_Exercise prompt_. Please give all of the data again, character for character, and drop the pictures.

_Exercise inputs_.
************

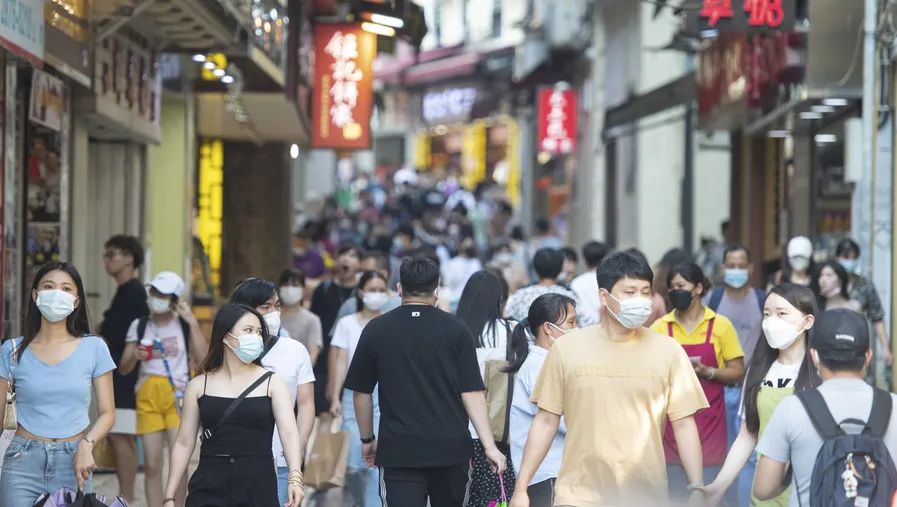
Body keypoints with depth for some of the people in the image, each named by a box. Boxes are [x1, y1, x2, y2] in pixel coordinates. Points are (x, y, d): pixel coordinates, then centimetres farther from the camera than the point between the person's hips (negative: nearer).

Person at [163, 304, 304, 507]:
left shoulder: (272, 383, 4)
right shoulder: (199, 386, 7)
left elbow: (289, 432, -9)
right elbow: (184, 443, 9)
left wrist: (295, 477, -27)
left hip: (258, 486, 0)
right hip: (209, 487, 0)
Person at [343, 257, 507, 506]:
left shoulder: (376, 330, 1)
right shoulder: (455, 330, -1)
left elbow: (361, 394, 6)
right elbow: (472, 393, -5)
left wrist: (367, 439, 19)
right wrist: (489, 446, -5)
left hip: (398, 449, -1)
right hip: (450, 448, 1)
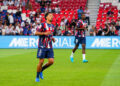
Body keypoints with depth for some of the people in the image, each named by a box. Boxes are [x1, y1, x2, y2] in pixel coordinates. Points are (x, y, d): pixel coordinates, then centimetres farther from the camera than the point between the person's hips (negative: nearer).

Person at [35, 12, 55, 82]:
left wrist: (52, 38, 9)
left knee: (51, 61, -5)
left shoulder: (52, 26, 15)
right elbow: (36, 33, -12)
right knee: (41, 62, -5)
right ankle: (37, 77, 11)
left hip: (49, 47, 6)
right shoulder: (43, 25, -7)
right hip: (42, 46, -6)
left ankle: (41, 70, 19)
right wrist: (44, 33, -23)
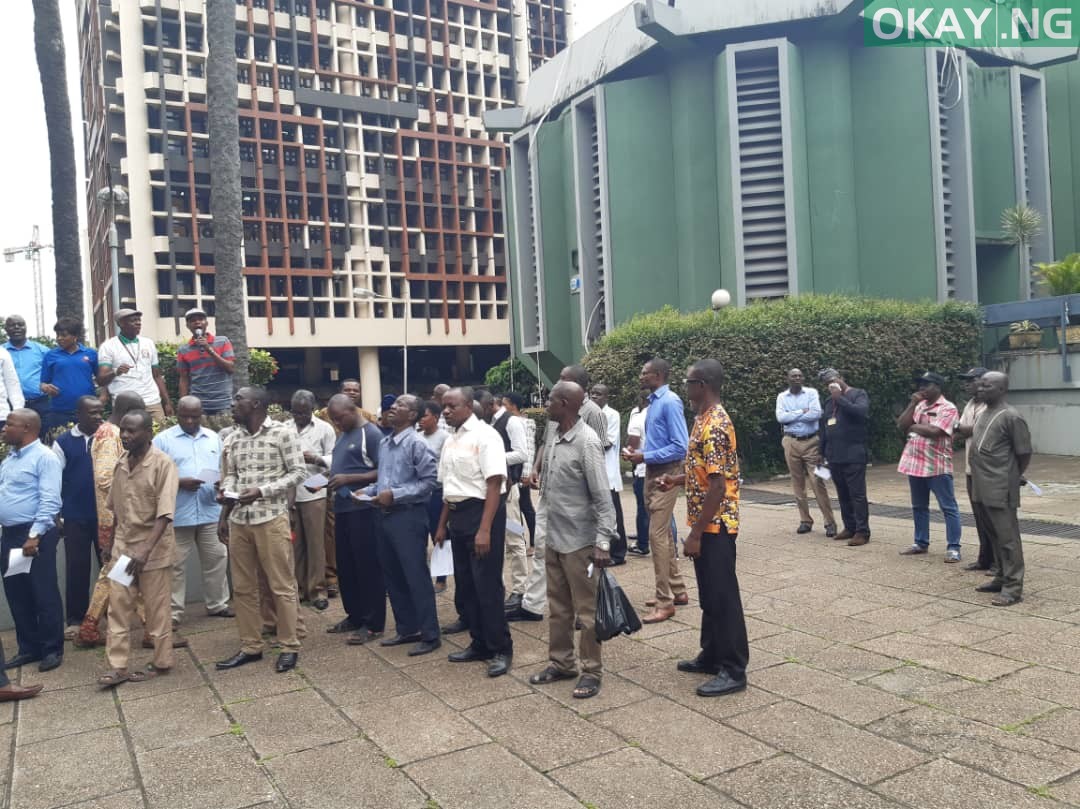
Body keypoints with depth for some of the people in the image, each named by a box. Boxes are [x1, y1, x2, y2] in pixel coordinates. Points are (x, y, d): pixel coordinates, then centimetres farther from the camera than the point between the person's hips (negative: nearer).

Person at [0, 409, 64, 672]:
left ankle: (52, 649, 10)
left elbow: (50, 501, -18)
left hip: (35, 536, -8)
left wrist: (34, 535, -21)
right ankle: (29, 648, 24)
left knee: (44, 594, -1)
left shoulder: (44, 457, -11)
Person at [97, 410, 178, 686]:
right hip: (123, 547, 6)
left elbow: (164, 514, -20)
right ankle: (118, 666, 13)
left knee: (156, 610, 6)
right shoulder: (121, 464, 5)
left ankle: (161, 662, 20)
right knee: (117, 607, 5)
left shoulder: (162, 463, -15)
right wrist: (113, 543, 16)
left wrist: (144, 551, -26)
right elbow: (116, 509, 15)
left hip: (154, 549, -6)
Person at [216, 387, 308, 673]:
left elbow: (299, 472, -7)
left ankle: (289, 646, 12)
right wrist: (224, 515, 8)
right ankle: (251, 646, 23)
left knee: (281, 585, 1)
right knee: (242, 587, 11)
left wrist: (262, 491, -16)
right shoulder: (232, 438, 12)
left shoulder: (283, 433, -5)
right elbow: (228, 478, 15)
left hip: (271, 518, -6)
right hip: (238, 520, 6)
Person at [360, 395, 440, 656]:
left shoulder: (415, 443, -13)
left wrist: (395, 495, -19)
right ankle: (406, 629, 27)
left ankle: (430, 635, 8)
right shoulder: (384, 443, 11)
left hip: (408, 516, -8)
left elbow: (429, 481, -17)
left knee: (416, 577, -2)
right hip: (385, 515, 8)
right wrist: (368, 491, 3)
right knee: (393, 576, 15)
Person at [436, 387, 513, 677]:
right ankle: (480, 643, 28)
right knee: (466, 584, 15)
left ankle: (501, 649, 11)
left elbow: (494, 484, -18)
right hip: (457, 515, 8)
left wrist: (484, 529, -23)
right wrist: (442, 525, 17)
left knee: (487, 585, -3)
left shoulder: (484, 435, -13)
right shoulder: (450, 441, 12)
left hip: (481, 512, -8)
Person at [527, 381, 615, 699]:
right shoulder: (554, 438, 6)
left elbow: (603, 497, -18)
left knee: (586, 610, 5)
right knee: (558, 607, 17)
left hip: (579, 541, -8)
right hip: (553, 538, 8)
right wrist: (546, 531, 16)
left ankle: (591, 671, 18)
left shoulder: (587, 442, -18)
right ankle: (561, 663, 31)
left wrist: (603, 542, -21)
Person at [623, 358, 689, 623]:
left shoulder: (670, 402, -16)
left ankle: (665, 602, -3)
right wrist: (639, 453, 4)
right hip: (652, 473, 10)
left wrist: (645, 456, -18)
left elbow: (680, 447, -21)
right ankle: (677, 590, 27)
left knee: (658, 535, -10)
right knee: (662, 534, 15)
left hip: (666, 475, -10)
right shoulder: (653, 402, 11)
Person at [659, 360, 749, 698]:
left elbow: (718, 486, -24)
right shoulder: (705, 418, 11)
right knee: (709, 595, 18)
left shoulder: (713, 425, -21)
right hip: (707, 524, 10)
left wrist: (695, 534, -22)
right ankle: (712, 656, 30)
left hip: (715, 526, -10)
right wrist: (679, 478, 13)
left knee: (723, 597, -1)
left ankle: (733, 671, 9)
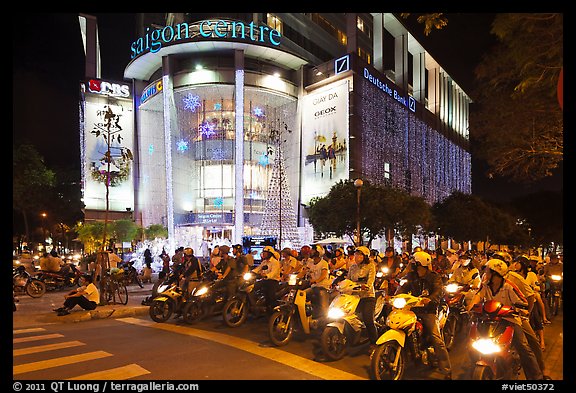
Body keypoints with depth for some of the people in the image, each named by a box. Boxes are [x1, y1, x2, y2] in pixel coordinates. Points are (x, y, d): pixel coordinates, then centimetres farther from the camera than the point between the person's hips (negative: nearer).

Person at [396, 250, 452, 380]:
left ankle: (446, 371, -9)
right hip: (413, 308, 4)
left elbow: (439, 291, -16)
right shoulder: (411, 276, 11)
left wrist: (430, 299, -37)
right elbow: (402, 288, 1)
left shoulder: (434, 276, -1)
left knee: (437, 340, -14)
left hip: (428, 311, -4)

************

_Result of this task_.
Body keypoints with depth for some of the people in the image, each named by a box. Boxes are [x1, y1, x2, y2] in pixel coordinates. Points are (x, y, d): pixel coordinates, then centimetres farther from the camera than the point between the person's hips (negative: nearer).

Person at [163, 304, 304, 507]:
left shoulder: (272, 383, 4)
right shoulder: (199, 386, 7)
left elbow: (289, 432, -9)
right elbow: (184, 443, 9)
left wrist: (295, 477, -27)
left hip: (258, 486, 0)
right hip: (209, 487, 0)
Person at [343, 257, 507, 506]:
left shoulder: (376, 330, 1)
right shoulder: (455, 330, -1)
left elbow: (361, 394, 6)
right elbow: (472, 393, -5)
left wrist: (367, 439, 19)
right wrist: (489, 446, -5)
left hip: (398, 449, -1)
right hip: (450, 448, 1)
Body keypoints with depth for some of the people in the image, each named by a box. Boxes are [x1, y1, x2, y2] in pixel coordinates. Points are (x, y, d): pixel coordinates, then centimetres farther from the camera than the point between the person's hips (negative: nearer).

Person at [35, 12, 55, 82]:
left wrist: (52, 38, 9)
left knee: (51, 61, -5)
left shoulder: (52, 26, 15)
right elbow: (36, 33, -12)
right knee: (41, 62, -5)
right ankle: (37, 77, 11)
left hip: (49, 47, 6)
right shoulder: (43, 25, -7)
right hip: (42, 46, -6)
left ankle: (41, 70, 19)
right wrist: (44, 33, -23)
Body keypoints with depth for some of the people in the image, each named by a box. Boxes are [x1, y1, x2, y2] in pixel coordinates. Points are (x, y, d): pixel coordinates, then centimetres farther from the camera than the point between the person's hips (negative: nearer).

Person at [0, 409, 64, 672]:
left ankle: (52, 649, 10)
left elbow: (50, 501, -18)
left hip: (35, 536, -8)
left wrist: (34, 535, -21)
right ankle: (29, 648, 24)
left knee: (44, 594, -1)
left shoulder: (44, 457, -11)
Person at [97, 410, 178, 686]:
right hip: (123, 547, 6)
left elbow: (164, 514, -20)
right ankle: (118, 666, 13)
left knee: (156, 610, 6)
right shoulder: (121, 464, 5)
left ankle: (161, 662, 20)
right knee: (117, 607, 5)
left shoulder: (162, 463, -15)
right wrist: (113, 543, 16)
left wrist: (144, 551, -26)
right elbow: (116, 509, 15)
left hip: (154, 549, -6)
Person at [216, 387, 308, 673]:
left elbow: (299, 472, -7)
left ankle: (289, 646, 12)
right wrist: (224, 515, 8)
right ankle: (251, 646, 23)
left knee: (281, 585, 1)
right knee: (242, 587, 11)
left wrist: (262, 491, -16)
right shoulder: (232, 438, 12)
left shoulder: (283, 433, -5)
right elbow: (228, 478, 15)
left hip: (271, 518, -6)
right hip: (238, 520, 6)
Person at [360, 395, 440, 656]:
left shoulder: (415, 443, -13)
left wrist: (395, 495, -19)
right ankle: (406, 629, 27)
left ankle: (430, 635, 8)
right shoulder: (384, 443, 11)
left hip: (408, 516, -8)
left elbow: (429, 481, -17)
left knee: (416, 577, -2)
right hip: (385, 515, 8)
right wrist: (368, 491, 3)
right knee: (393, 576, 15)
Person at [436, 387, 513, 677]:
right ankle: (480, 643, 28)
right knee: (466, 584, 15)
left ankle: (501, 649, 11)
left elbow: (494, 484, -18)
right hip: (457, 515, 8)
left wrist: (484, 529, -23)
right wrist: (442, 525, 17)
left knee: (487, 585, -3)
left shoulder: (484, 435, -13)
right shoulder: (450, 441, 12)
left hip: (481, 512, -8)
Person at [527, 381, 615, 699]:
right shoulder: (554, 438, 6)
left elbow: (603, 497, -18)
left knee: (586, 610, 5)
right knee: (558, 607, 17)
left hip: (579, 541, -8)
right hip: (553, 538, 8)
right wrist: (546, 531, 16)
left ankle: (591, 671, 18)
left shoulder: (587, 442, -18)
right ankle: (561, 663, 31)
left wrist: (603, 542, -21)
Person at [623, 358, 689, 623]:
left shoulder: (670, 402, -16)
left ankle: (665, 602, -3)
right wrist: (639, 453, 4)
right hip: (652, 473, 10)
left wrist: (645, 456, -18)
left elbow: (680, 447, -21)
right ankle: (677, 590, 27)
left knee: (658, 535, -10)
right knee: (662, 534, 15)
left hip: (666, 475, -10)
right shoulder: (653, 402, 11)
Person at [659, 360, 749, 698]:
left elbow: (718, 486, -24)
right shoulder: (705, 418, 11)
right knee: (709, 595, 18)
left shoulder: (713, 425, -21)
right hip: (707, 524, 10)
left wrist: (695, 534, -22)
right ankle: (712, 656, 30)
left hip: (715, 526, -10)
right wrist: (679, 478, 13)
left knee: (723, 597, -1)
left ankle: (733, 671, 9)
Body keypoints with depth for some of the people in the image, each named by a box. Boxes are [x1, y1, x2, y2] in pixel coordinates. Points are (x, y, d): pixel coordinates, then centimetres farther from the camera than the point between the person's hips (negative: nearer).

Person at [396, 250, 452, 380]:
left ankle: (446, 371, -9)
right hip: (413, 308, 4)
left elbow: (439, 291, -16)
right shoulder: (411, 276, 11)
left wrist: (430, 299, -37)
right elbow: (402, 288, 1)
left shoulder: (434, 276, -1)
left knee: (437, 340, -14)
left hip: (428, 311, -4)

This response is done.